- **Apply what you read**:
A – According to the QARN response on immigration detention, on what date was the All-Party Parliamentary Inquiry report released?
B – Go on with the QARN response on immigration detention, picking up after its final sentence.

QARN response to the APPI into immigration detention

qarn logo smQuaker Asylum and Refugee Network – QARN: response to the All-Party Parliamentary Inquiry into Immigration Detention Report released 3 March 2015

‘We detain a lot of people, some for a very long time, all with huge uncertainty, and we have very limited processes for individuals to challenge that detention’.

‘Crucially, this panel believes that little will change by tinkering with the pastoral care or improving the facilities. We believe the problems that beset our immigration detention estate occur quite simply because we detain far too many people unnecessarily and for far too long. The current system is expensive, ineffective and unjust.’

p.4 https://detentioninquiry.files.wordpress.com/2015/03/immigration-detention-inquiry-report.pdf

We welcome the findings of this Report as a starting point for change.  It is reassuring that people with personal experience of the system were respectfully listened to by the Inquiry team, and that those who were listening openly expressed their dismay.

- **Available data**:
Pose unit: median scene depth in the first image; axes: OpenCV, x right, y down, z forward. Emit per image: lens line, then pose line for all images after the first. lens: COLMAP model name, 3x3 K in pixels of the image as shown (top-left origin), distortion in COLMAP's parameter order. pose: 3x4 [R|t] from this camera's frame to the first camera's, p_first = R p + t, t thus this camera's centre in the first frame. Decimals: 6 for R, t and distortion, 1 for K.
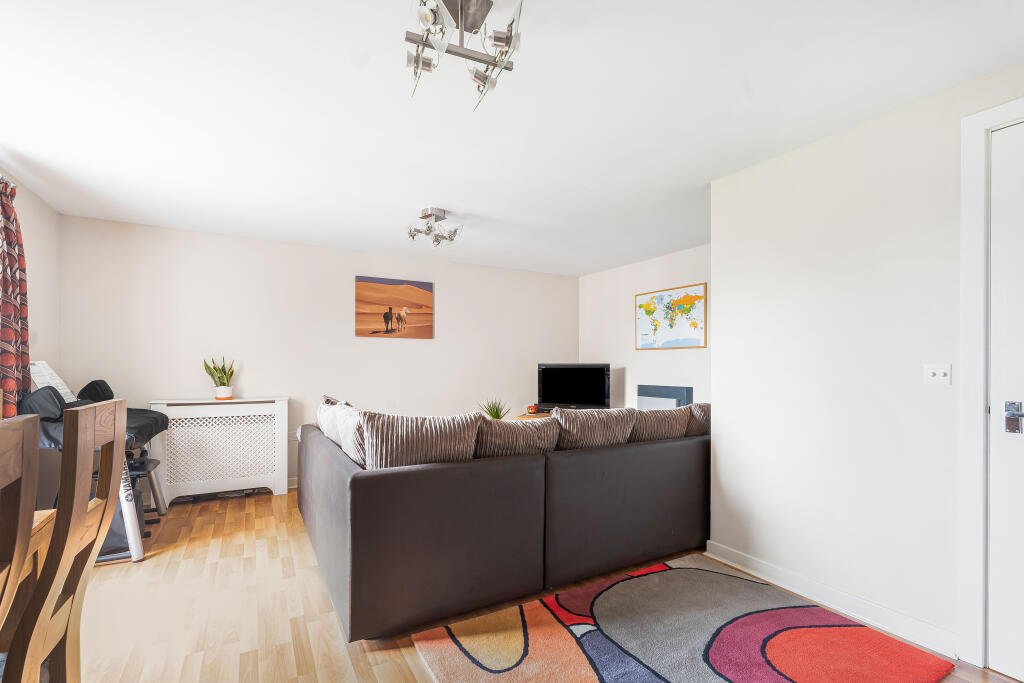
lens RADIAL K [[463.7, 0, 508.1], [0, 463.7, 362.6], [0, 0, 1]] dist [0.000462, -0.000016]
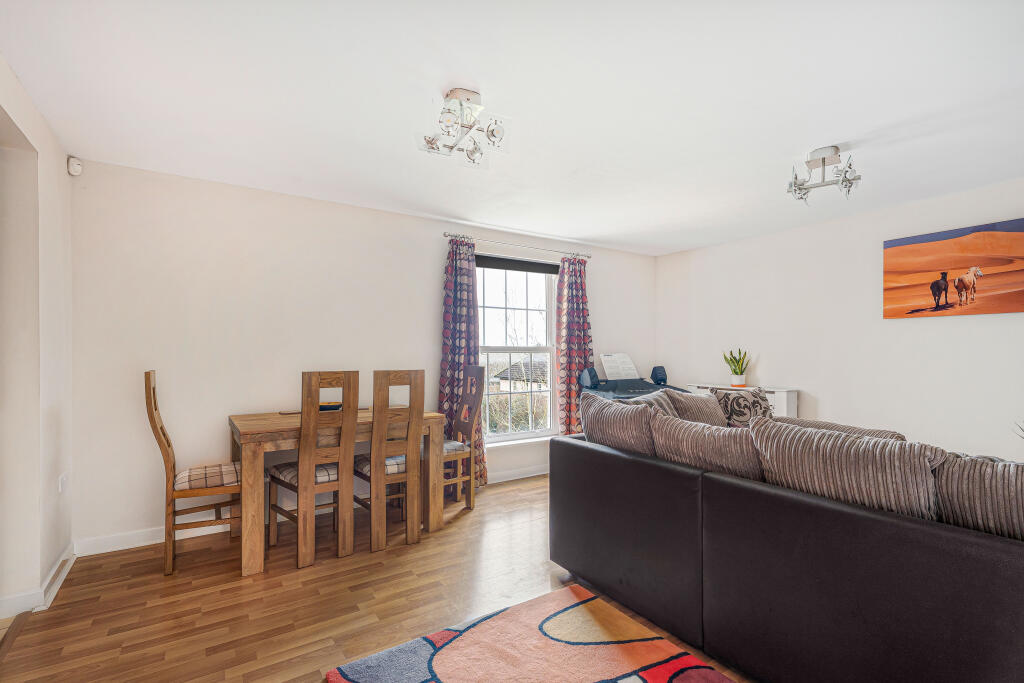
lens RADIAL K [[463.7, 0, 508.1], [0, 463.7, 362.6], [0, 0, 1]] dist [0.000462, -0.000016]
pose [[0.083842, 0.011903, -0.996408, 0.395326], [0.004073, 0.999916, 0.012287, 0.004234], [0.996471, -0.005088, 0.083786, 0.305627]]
...
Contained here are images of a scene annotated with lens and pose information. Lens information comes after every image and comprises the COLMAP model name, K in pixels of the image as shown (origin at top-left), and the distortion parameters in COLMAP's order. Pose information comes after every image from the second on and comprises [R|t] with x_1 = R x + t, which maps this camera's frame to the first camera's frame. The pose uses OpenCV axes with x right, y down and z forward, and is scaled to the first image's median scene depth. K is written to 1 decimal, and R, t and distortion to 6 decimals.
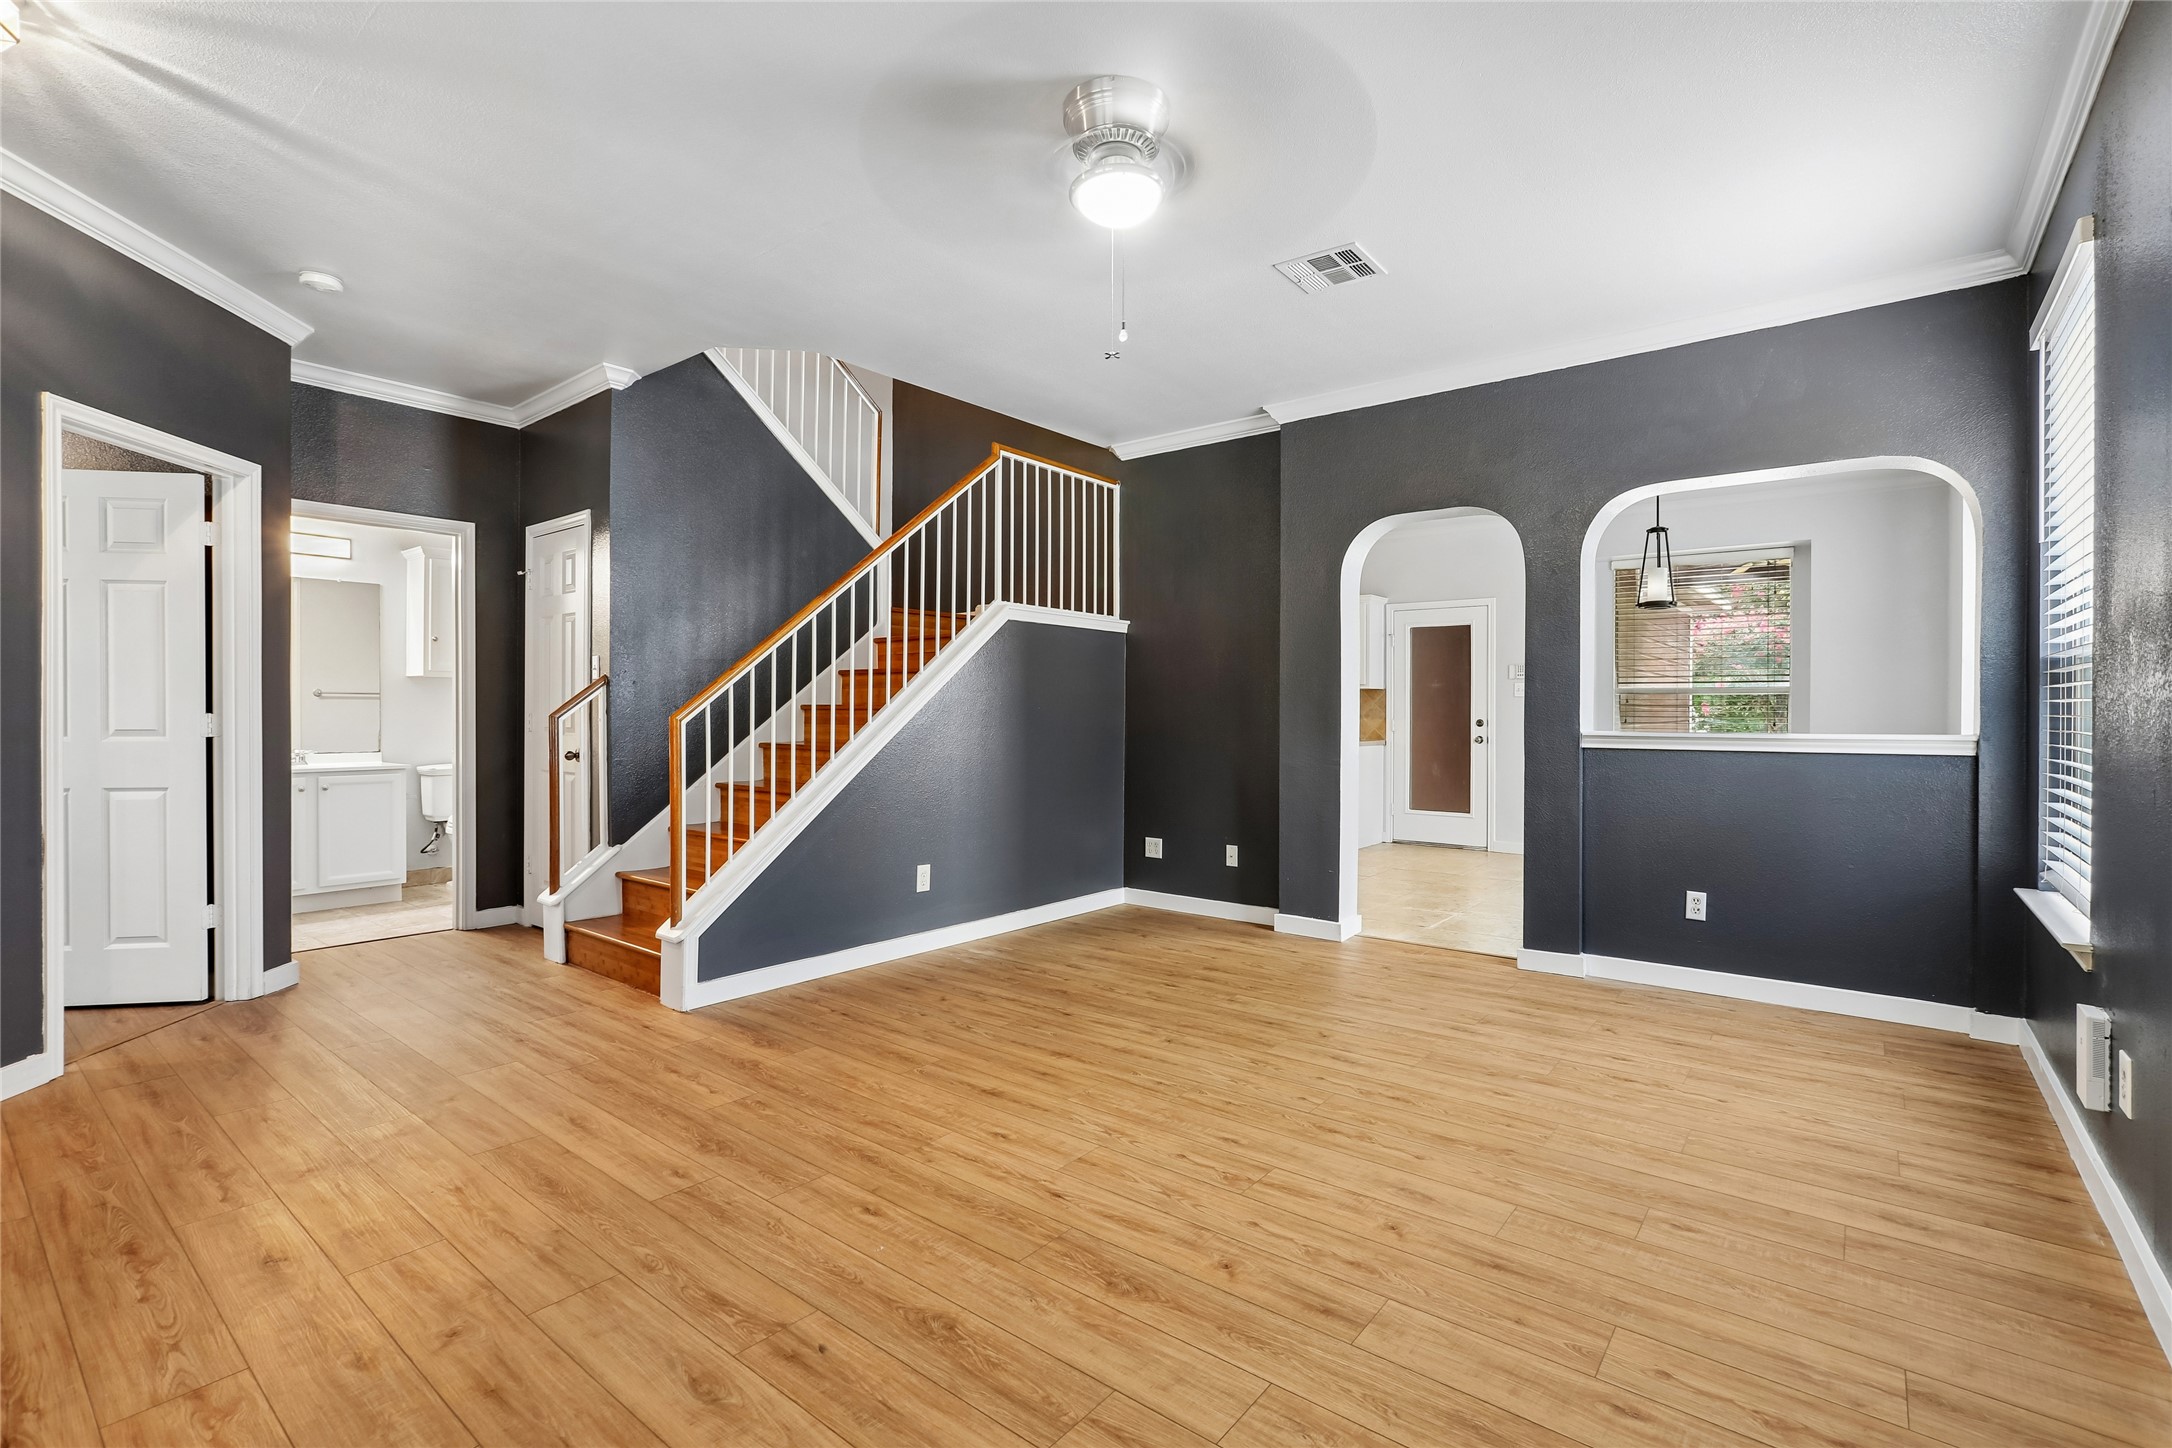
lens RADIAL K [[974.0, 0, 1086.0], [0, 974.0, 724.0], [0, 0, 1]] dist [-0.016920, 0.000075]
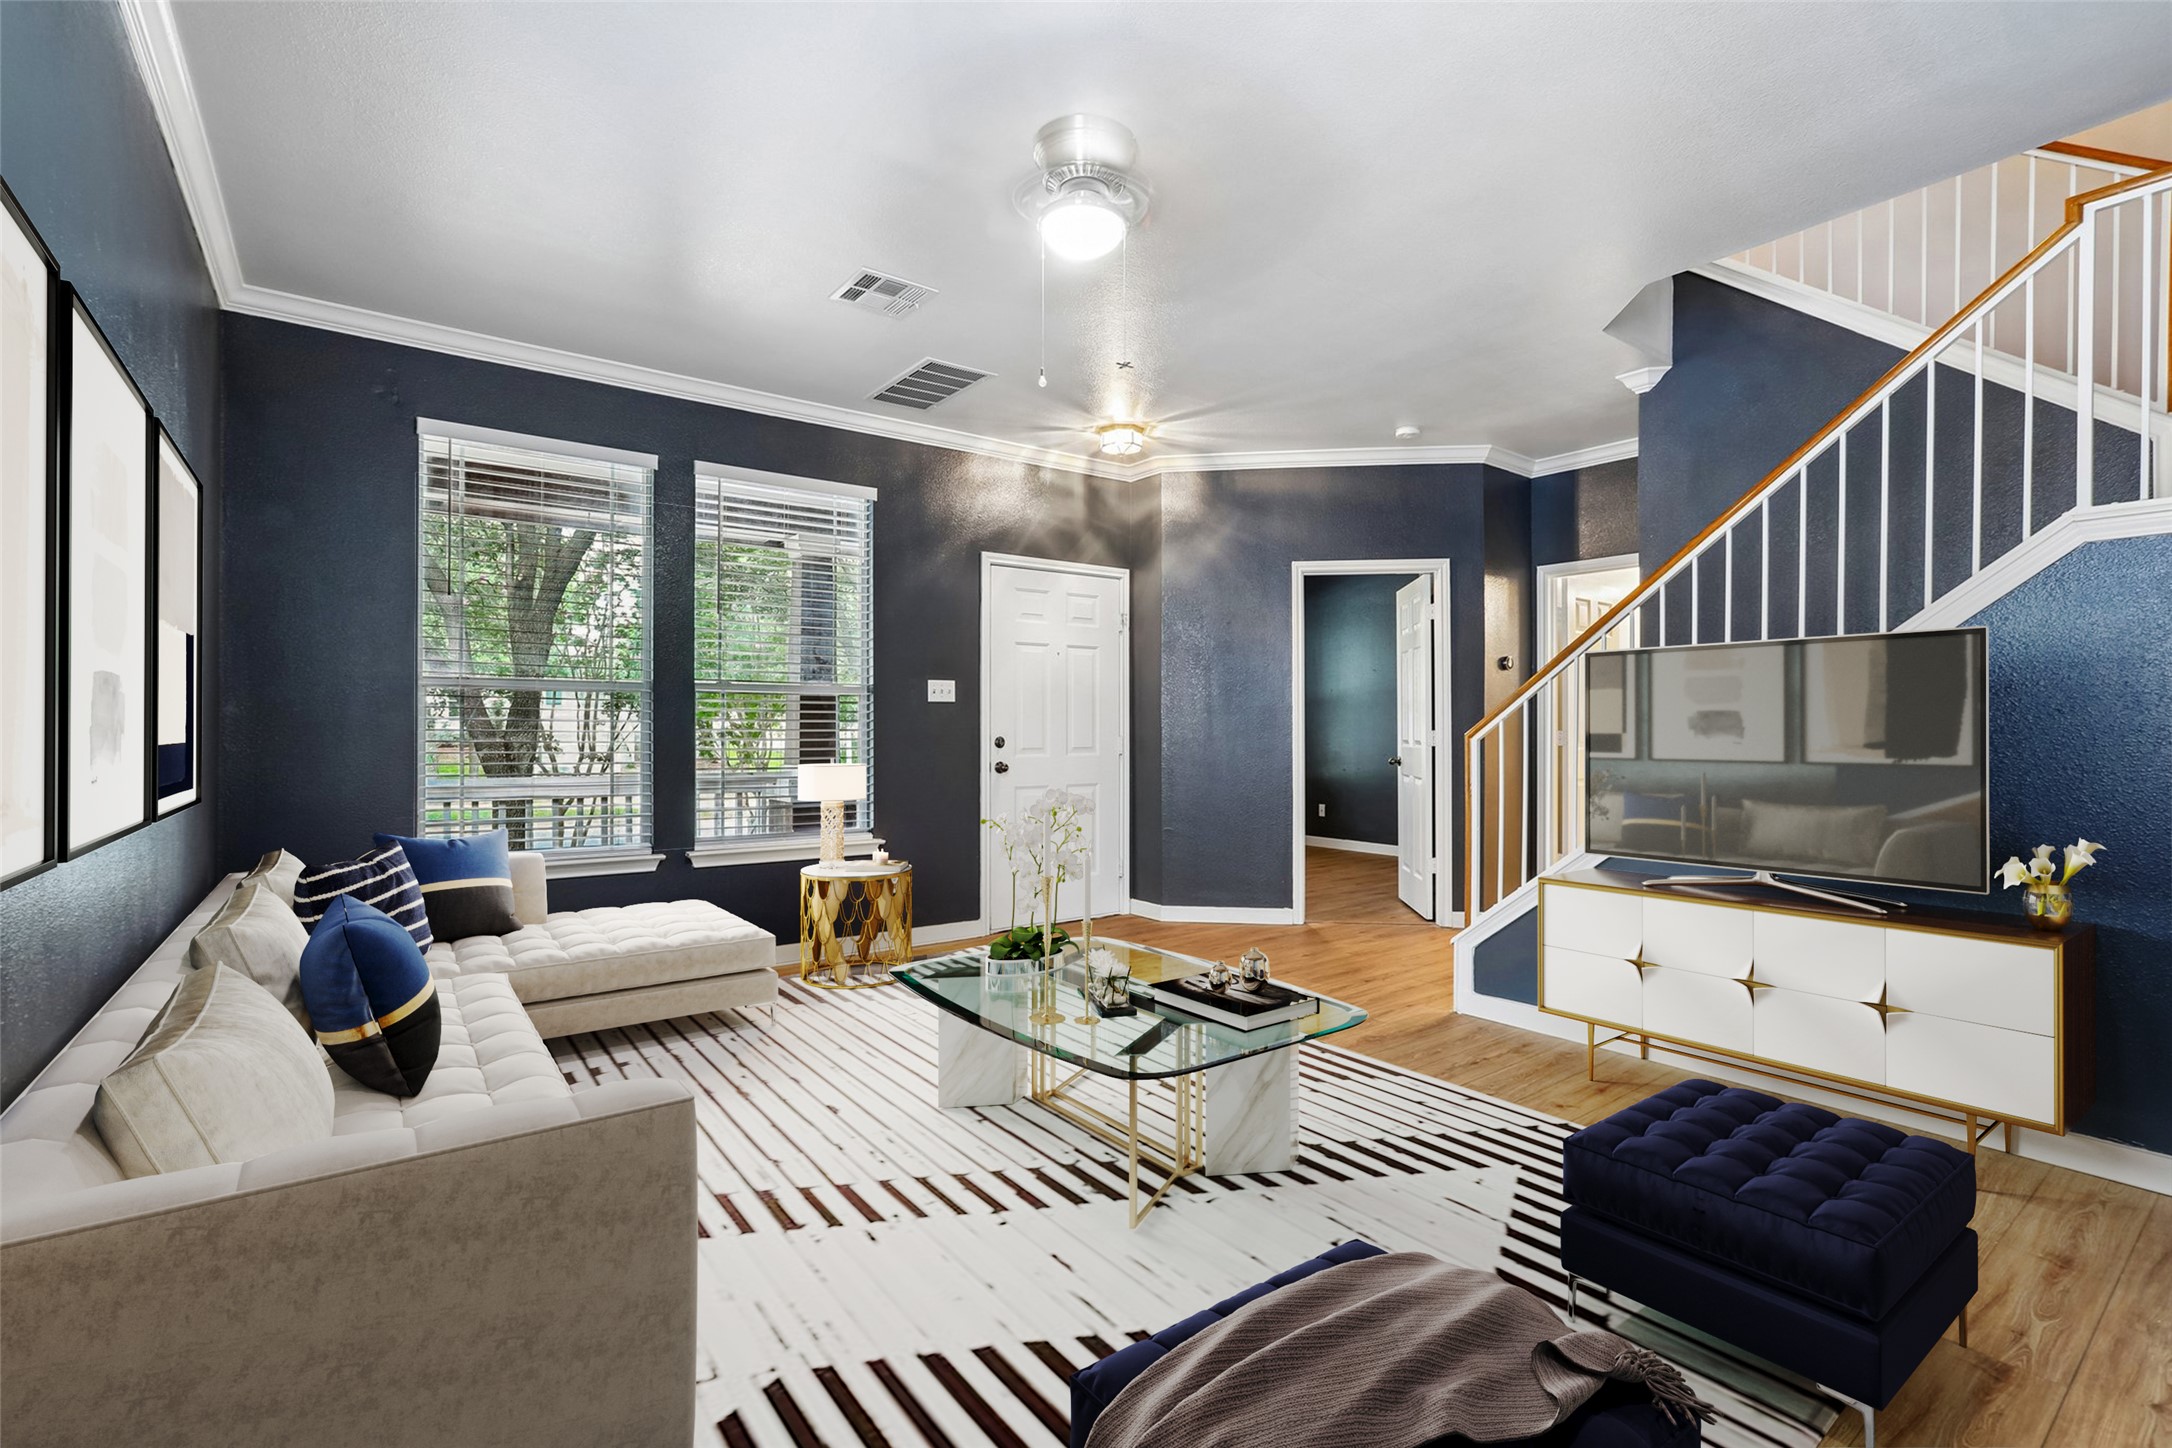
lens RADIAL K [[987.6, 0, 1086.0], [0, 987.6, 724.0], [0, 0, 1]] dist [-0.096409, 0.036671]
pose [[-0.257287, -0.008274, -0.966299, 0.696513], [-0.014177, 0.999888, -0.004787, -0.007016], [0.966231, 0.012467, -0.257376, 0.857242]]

- **Results of the tasks**:
A – 3 March 2015

B –
That which is morally wrong cannot be politically right.: 1822 Quaker faith & practice 23.26

 QARN welcomes the firm recommendation that there be a maximum time limit to immigration detention of 28 days, and that there should be judicial oversight of the decision to detain at an early stage, in contrast to the current system where there is no end date for people to be released. We have been advocating this for a long time and many Friends signed supporting letters to their MPs at BYMG last year.

Sarah Teather, MP who chaired the Inquiry is clear that a wholesale change in the culture within the detention system is required, but also that there needs to be a serious investigation of community based alternatives to detention so that far fewer people are deprived of their liberty.  We would like to see an end to all immigration detention and this report is an important step along that path.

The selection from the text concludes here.